**DESCRIPTION OF THE TASK**
Rewrite the data below as a JSON list of strings, one string per line, skipping blank lines and leaving out any picture. Cover only the span from the start of the data through the line holding "9: (475, 763)", inclusive.

**DATA EXCERPTS**
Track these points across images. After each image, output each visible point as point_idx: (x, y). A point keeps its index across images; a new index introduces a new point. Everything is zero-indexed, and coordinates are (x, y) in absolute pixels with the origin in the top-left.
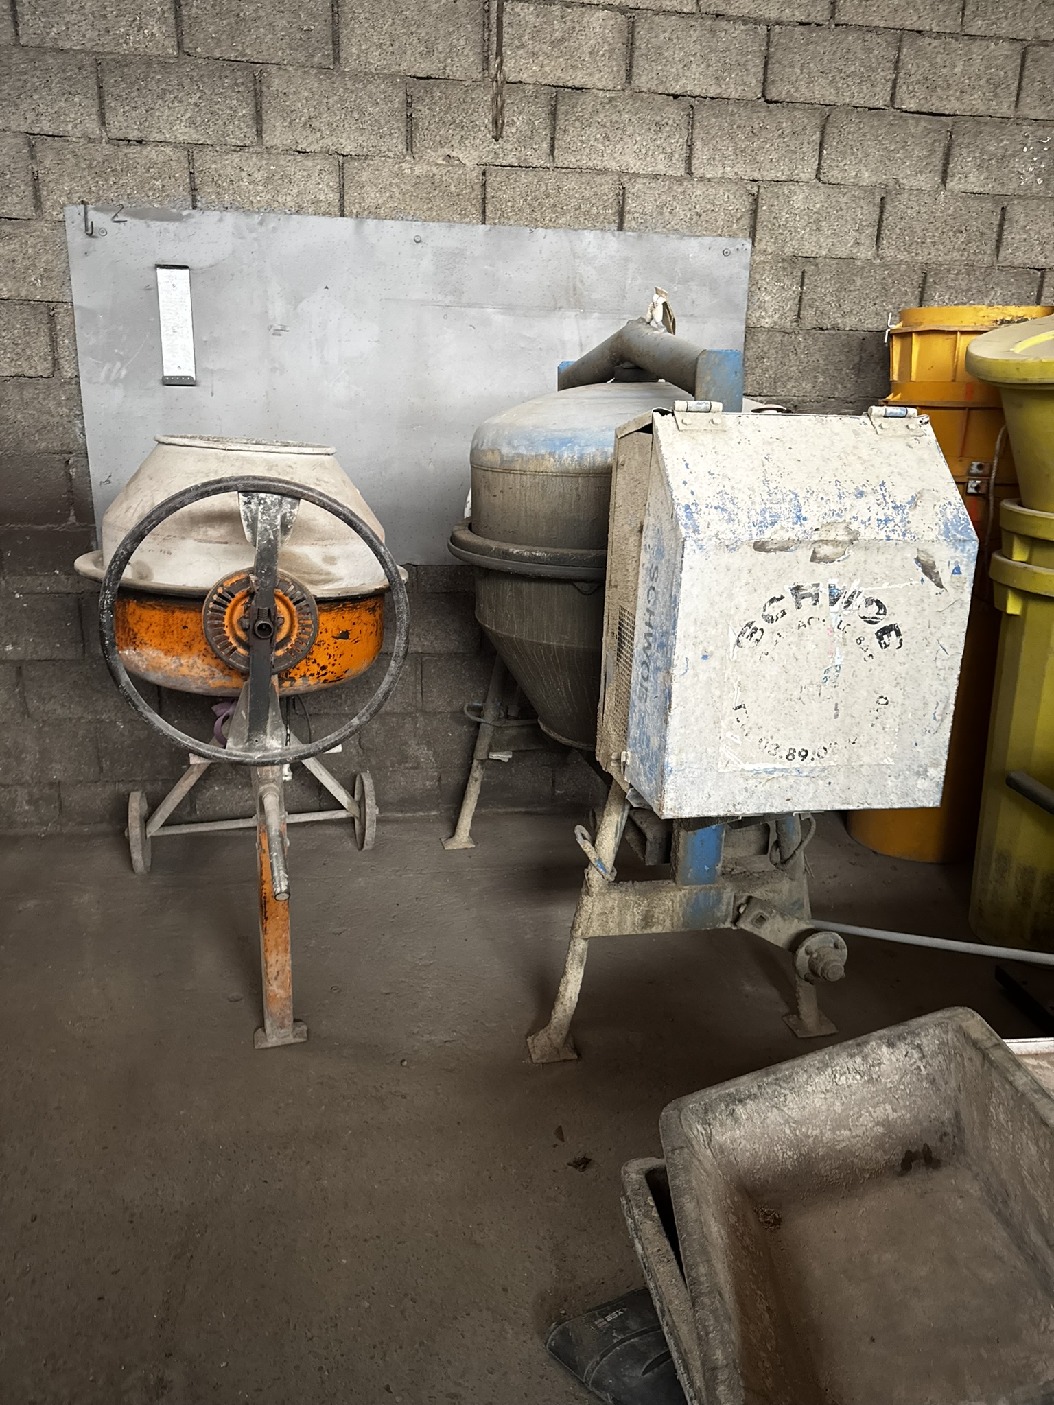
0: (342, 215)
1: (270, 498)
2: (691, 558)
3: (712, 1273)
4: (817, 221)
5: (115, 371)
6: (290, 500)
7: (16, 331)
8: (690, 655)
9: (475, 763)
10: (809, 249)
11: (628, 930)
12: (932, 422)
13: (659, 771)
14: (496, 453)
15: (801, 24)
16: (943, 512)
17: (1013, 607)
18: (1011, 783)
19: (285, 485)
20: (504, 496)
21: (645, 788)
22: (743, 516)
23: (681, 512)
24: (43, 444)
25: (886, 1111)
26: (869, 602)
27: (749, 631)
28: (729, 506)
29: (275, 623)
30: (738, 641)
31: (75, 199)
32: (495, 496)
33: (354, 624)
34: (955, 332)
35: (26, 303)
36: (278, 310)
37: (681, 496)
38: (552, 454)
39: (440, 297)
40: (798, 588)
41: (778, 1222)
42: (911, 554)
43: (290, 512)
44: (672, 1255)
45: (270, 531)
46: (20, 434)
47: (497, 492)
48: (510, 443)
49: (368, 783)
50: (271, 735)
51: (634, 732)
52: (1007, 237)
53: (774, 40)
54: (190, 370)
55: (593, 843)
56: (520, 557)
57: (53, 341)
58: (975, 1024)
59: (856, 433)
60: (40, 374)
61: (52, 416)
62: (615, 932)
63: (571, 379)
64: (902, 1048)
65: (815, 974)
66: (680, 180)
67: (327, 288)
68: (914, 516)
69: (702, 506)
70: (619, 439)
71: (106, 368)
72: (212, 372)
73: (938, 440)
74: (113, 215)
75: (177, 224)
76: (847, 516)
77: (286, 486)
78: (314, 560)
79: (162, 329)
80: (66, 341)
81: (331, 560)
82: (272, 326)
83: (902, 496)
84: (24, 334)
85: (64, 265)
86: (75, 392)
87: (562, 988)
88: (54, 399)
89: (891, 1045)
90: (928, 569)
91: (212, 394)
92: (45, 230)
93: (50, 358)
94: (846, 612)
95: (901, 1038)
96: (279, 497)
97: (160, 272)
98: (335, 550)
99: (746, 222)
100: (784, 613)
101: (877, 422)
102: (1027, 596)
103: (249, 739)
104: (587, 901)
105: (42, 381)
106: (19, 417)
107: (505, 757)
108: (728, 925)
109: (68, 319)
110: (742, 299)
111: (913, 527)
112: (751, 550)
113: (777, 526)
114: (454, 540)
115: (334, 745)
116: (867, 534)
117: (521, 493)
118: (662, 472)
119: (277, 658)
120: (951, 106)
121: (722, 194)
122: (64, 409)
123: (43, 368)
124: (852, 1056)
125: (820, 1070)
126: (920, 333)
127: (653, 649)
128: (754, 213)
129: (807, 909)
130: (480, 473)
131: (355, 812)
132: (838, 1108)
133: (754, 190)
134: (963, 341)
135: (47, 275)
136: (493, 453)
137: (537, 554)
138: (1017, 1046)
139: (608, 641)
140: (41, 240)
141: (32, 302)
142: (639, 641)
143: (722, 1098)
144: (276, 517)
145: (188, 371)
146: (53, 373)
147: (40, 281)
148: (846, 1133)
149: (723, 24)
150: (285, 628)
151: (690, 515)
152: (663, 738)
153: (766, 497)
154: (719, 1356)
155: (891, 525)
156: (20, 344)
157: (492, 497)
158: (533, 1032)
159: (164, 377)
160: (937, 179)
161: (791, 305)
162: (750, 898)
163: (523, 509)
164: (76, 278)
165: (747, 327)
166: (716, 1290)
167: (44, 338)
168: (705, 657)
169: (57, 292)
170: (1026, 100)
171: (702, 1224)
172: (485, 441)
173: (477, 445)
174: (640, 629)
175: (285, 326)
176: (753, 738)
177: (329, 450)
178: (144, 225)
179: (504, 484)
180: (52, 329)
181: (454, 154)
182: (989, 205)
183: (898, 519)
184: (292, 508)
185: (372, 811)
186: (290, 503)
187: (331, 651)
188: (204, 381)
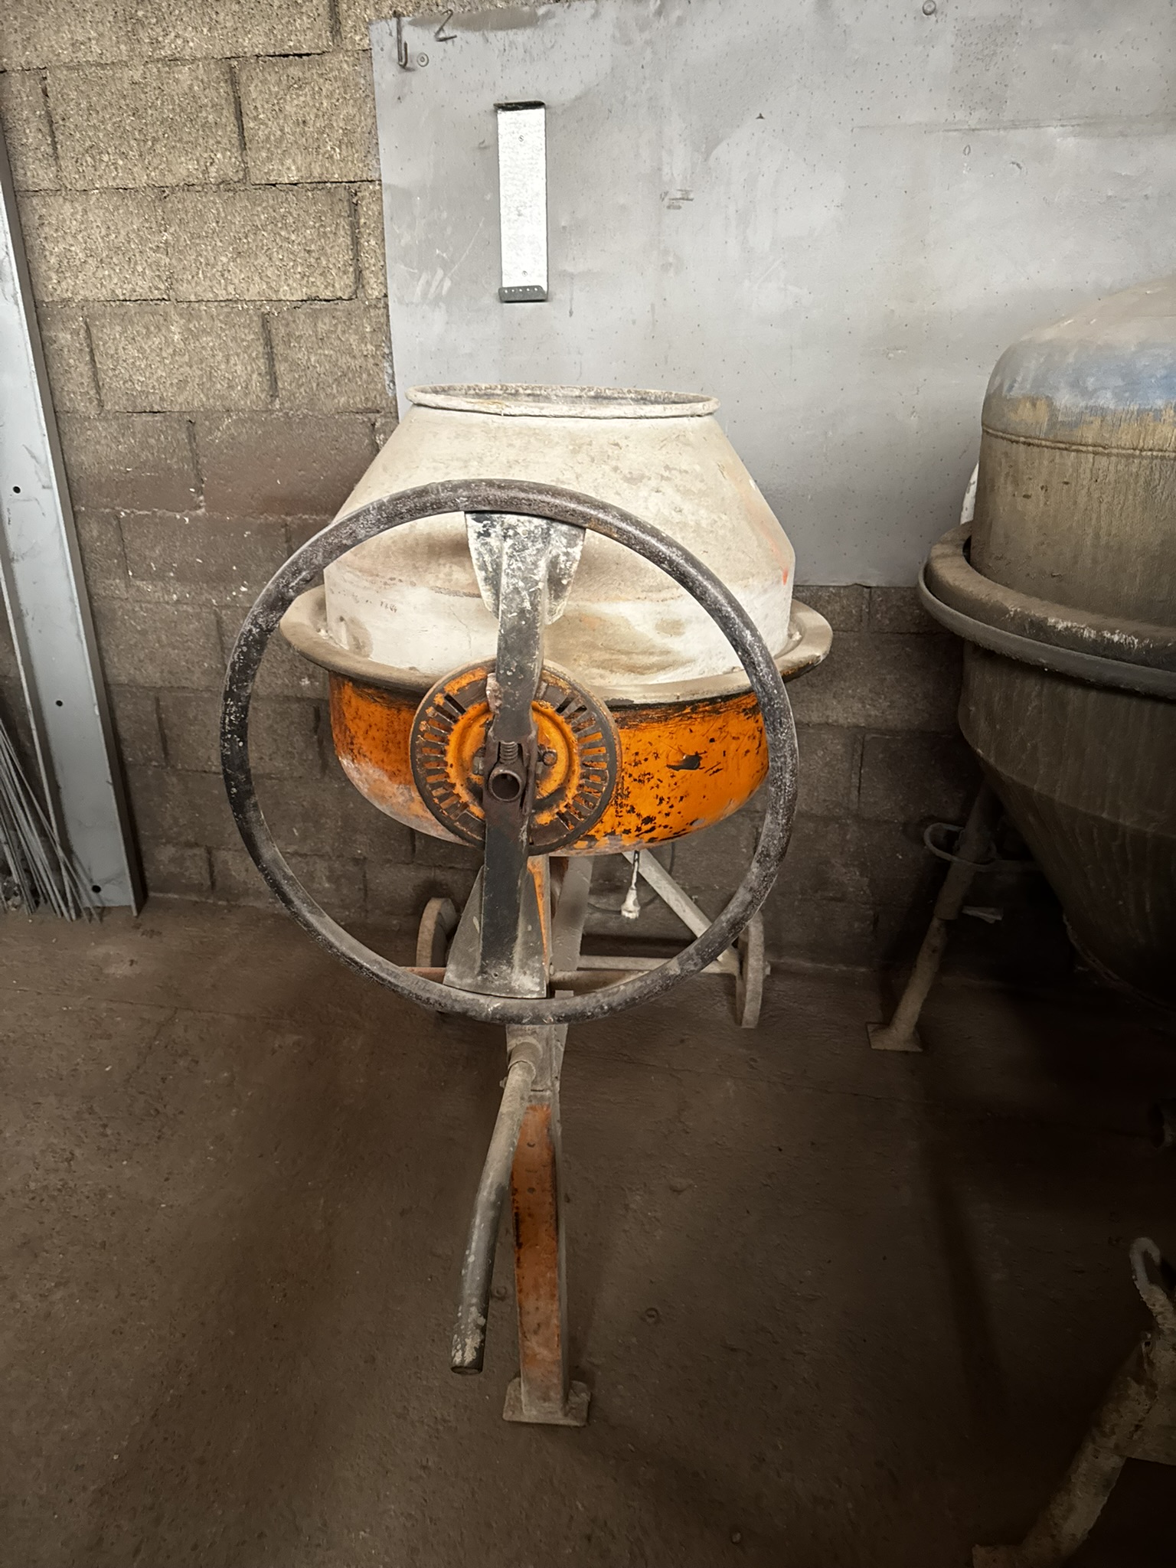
1: (526, 525)
5: (435, 284)
6: (564, 528)
7: (308, 232)
14: (1042, 406)
19: (549, 499)
20: (1047, 498)
24: (343, 400)
31: (386, 10)
32: (1027, 497)
33: (712, 740)
35: (320, 186)
36: (678, 165)
39: (960, 115)
43: (567, 554)
45: (524, 593)
46: (314, 385)
47: (1035, 489)
48: (1076, 385)
50: (522, 967)
54: (540, 276)
56: (1070, 639)
57: (356, 242)
60: (340, 294)
61: (354, 357)
67: (761, 117)
71: (422, 281)
72: (572, 276)
74: (437, 29)
75: (529, 32)
77: (552, 500)
78: (640, 629)
79: (503, 211)
80: (373, 242)
81: (672, 627)
82: (666, 193)
84: (319, 234)
85: (370, 121)
86: (383, 320)
88: (356, 332)
91: (571, 313)
92: (345, 66)
93: (351, 269)
96: (543, 523)
97: (504, 117)
103: (482, 972)
105: (341, 305)
106: (313, 359)
107: (991, 916)
109: (375, 208)
114: (929, 577)
117: (1089, 494)
122: (369, 347)
123: (342, 285)
130: (1001, 446)
135: (347, 141)
136: (1034, 405)
137: (1116, 638)
140: (339, 83)
141: (329, 185)
144: (535, 564)
145: (537, 278)
146: (355, 293)
147: (338, 150)
150: (557, 774)
156: (314, 251)
157: (1019, 499)
159: (501, 289)
163: (1090, 531)
164: (386, 140)
167: (344, 240)
169: (361, 165)
172: (1019, 379)
173: (1001, 385)
175: (687, 192)
178: (481, 40)
179: (1050, 473)
180: (354, 226)
184: (569, 545)
186: (564, 534)
187: (663, 792)
188: (560, 294)
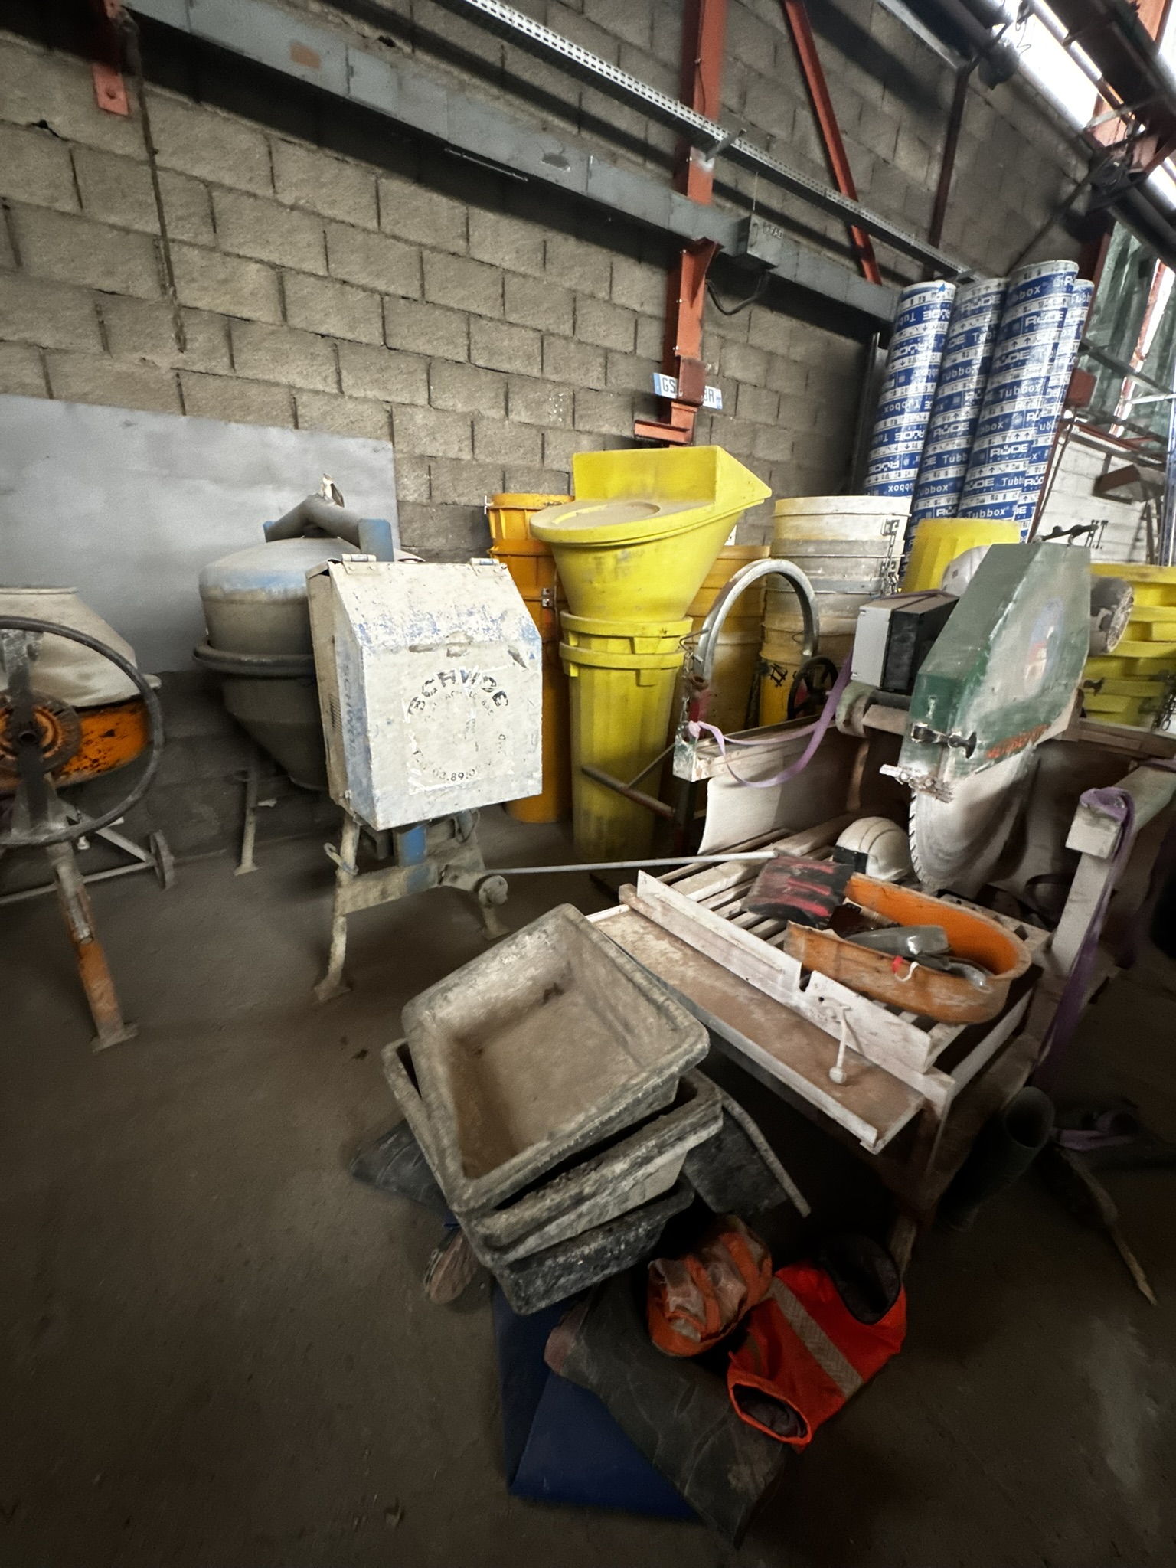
0: (51, 397)
1: (12, 633)
2: (368, 659)
3: (439, 1096)
4: (433, 433)
6: (33, 633)
8: (379, 723)
9: (248, 812)
10: (431, 451)
11: (372, 904)
12: (509, 568)
13: (371, 802)
14: (220, 588)
15: (403, 297)
16: (520, 623)
17: (574, 672)
18: (585, 773)
20: (230, 620)
21: (364, 812)
22: (399, 630)
23: (356, 629)
25: (532, 972)
26: (485, 679)
27: (415, 704)
28: (389, 624)
29: (40, 732)
30: (409, 711)
32: (224, 620)
33: (118, 724)
34: (523, 510)
36: (3, 474)
37: (355, 618)
38: (263, 589)
39: (156, 470)
40: (441, 674)
41: (480, 1052)
42: (505, 650)
43: (35, 642)
44: (416, 1093)
45: (18, 659)
47: (226, 618)
48: (229, 582)
49: (160, 839)
50: (54, 820)
51: (351, 777)
52: (547, 452)
53: (386, 305)
55: (339, 853)
58: (570, 911)
59: (464, 575)
62: (363, 907)
63: (275, 534)
64: (536, 934)
65: (490, 902)
66: (335, 397)
68: (503, 625)
69: (370, 625)
70: (309, 579)
73: (514, 579)
76: (465, 627)
77: (24, 622)
81: (87, 677)
83: (496, 615)
87: (332, 950)
89: (530, 934)
90: (516, 657)
94: (473, 686)
95: (535, 929)
96: (21, 632)
98: (87, 669)
99: (386, 430)
100: (436, 690)
101: (476, 568)
102: (580, 666)
103: (33, 827)
104: (340, 891)
107: (271, 803)
108: (436, 885)
110: (391, 483)
111: (503, 632)
112: (407, 652)
113: (422, 636)
114: (196, 654)
115: (116, 818)
116: (478, 638)
117: (244, 618)
118: (340, 602)
119: (46, 760)
120: (505, 366)
121: (366, 409)
124: (509, 946)
125: (494, 958)
126: (504, 509)
127: (354, 722)
128: (391, 424)
129: (482, 866)
130: (209, 603)
131: (152, 862)
132: (506, 977)
133: (389, 409)
134: (528, 515)
136: (216, 588)
138: (592, 918)
139: (325, 718)
142: (344, 716)
143: (439, 991)
144: (21, 647)
148: (512, 990)
149: (348, 288)
150: (50, 734)
151: (363, 631)
152: (370, 779)
153: (412, 617)
154: (446, 1142)
155: (491, 632)
157: (222, 621)
158: (317, 982)
160: (503, 412)
161: (424, 488)
162: (447, 867)
163: (248, 628)
165: (398, 501)
166: (443, 1105)
168: (389, 723)
170: (547, 369)
171: (431, 1069)
172: (209, 580)
173: (203, 582)
174: (344, 710)
175: (12, 488)
176: (429, 771)
177: (69, 590)
179: (229, 612)
181: (147, 358)
182: (534, 432)
183: (495, 628)
184: (36, 639)
185: (167, 859)
186: (33, 636)
187: (100, 747)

**SOLUTION TO THE EXERCISE**
[
  "Track these points across images. After each image, output each visible point as point_idx: (x, y). A point keeps its index across images; a new index introduces a new point. Everything is zero-indexed, and coordinates are (x, y) in absolute pixels with the origin in the top-left.",
  "0: (342, 215)",
  "1: (270, 498)",
  "2: (691, 558)",
  "3: (712, 1273)",
  "4: (817, 221)",
  "5: (115, 371)",
  "6: (290, 500)",
  "7: (16, 331)",
  "8: (690, 655)",
  "9: (475, 763)"
]